DataCater supports Extensible Markup Language (XML) files as a data source. Users can upload XML files using the UI of DataCater. DataCater takes care of parsing the XML files and publishing the extracted records to a data pipeline.

When parsing an XML file, DataCater tries to extract an array of record nodes. You should provide the path to the record nodes using the configuration option Path to record node.

Once a data pipeline has been built for a certain XML file, users can upload additional files with the same structure and attributes.


Configuration

This source connector supports the following configuration options:

Path to record node

The path to the XML nodes holding information about records (default: /record).

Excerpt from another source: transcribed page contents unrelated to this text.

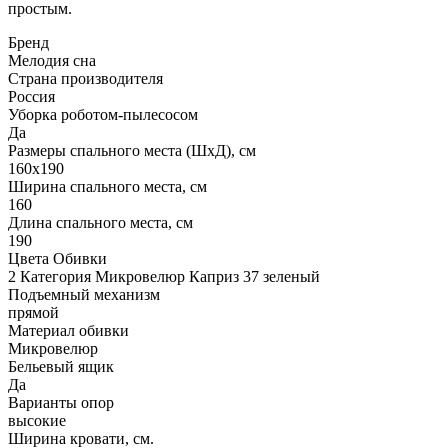
простым.
Бренд
Мелодия сна
Страна производителя
Россия
Уборка роботом-пылесосом
Да
Размеры спального места (ШхД), см
160х190
Ширина спального места, см
160
Длина спального места, см
190
Цвета Обивки
2 Категория Микровелюр Каприз 37 зеленый
Подъемный механизм
прямой
Материал обивки
Микровелюр
Бельевый ящик
Да
Варианты опор
высокие
Ширина кровати, см.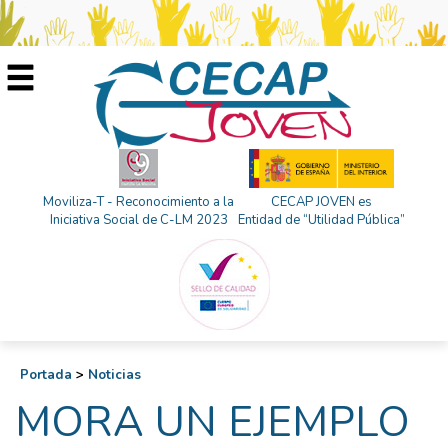
Moviliza-T - Reconocimiento a la
CECAP JOVEN es
Iniciativa Social de C-LM 2023
Entidad de “Utilidad Pública”
Portada
>
Noticias
MORA UN EJEMPLO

Example 1: You may use the value /record for extracting records from the following XML file:

<?xml version="1.0" encoding="UTF-8"?>
<records count="2" type="array">
  <record>
    <id>1</id>
    <name>Designing Data-Intensive Applications: The Big Ideas Behind Reliable, Scalable, and Maintainable Systems</name>
  </record>
  <record>
    <id>2</id>
    <name>Functional Programming in Scala</name>
  </record>
</records>

Example 2: You may use the configuration value /container/record for extracting records from the following XML file:

<?xml version="1.0" encoding="UTF-8"?>
<records count="2" type="array">
  <container>
    <record>
      <id>1</id>
      <name>Designing Data-Intensive Applications: The Big Ideas Behind Reliable, Scalable, and Maintainable Systems</name>
    </record>
    <record>
      <id>2</id>
      <name>Functional Programming in Scala</name>
    </record>
  </container>
</records>

Data Types

By default, DataCater parses all attribute values as strings.

DataCater automatically extends the set of attributes with the attribute __datacater_file_name and fills it with the name of the uploaded JSON file.